Let me just say, Americans as a whole are too protective of the giant companies. The companies that are really working have all sprung out of venture capital in the last two decades. Venture capital is the one place where America has been exceptional. The Grantham Foundation has an objective in 10 years to be 70% in VC, which would make us unique. We’re currently about 60%, having climbed steadily over 10 years. Half of that is earmarked for green [investments], or 35% of $1.1 billion. Green VC takes that subset of the economy that’s guaranteed to be growing the fastest. It’s like comparing the growth of the top line of electric cars to the growth of top-line revenue of diesel and gasoline.

It doesn’t mean you’re making money, by the way. There’s no quicker way to lose money than betting blindly on a rapidly growing industry. But we do a lot of so-called mission-driven investing, and far from thinking that we are compromising with return, in this case, green investing is the best return from a subset of the entire world of the investment business.

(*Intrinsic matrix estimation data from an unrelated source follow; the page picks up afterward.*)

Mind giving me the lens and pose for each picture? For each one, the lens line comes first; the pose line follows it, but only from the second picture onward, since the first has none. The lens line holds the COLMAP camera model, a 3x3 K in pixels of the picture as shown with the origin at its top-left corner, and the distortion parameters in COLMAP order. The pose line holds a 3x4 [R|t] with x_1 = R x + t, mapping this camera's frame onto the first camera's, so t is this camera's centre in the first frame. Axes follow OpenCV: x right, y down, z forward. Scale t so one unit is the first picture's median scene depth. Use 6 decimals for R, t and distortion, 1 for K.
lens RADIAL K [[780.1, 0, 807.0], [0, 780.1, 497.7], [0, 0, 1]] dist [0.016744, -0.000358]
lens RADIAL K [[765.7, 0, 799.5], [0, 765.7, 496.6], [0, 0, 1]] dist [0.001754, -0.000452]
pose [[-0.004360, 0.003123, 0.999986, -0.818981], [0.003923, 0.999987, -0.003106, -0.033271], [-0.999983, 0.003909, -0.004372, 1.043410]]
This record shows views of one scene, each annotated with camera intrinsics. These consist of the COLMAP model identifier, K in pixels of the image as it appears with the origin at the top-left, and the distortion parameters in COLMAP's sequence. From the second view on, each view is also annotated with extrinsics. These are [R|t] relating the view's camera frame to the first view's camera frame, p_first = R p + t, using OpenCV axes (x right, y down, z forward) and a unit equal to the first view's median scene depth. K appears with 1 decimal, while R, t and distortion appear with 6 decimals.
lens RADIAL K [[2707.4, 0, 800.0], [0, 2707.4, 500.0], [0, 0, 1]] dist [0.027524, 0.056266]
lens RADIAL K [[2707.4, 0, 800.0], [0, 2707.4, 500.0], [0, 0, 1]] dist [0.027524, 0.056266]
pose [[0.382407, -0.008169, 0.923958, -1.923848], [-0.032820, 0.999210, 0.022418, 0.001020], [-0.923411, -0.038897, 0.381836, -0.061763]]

Any other words of advice for investors?

People listen but don’t really take it in. If that continues, climate change is going to trample through your portfolio and kick its ass. And you have to care about it, because it’s not just an issue for your miserable portfolio. It’s an issue for your grandchildren. Capitalism has a way of taking perfectly reasonable human beings who play at the weekend with their grandchildren, who are occasionally altruistic, and turning them during the workweek into Milton Friedman zombies working to maximize short-term profit. If you said, “My only objective as a human being is to maximize my own advantages,” that’s a workable definition of sociopath. And yet that is what the corporations do. And we treat them as damned human beings. It’s remarkable. So wake up.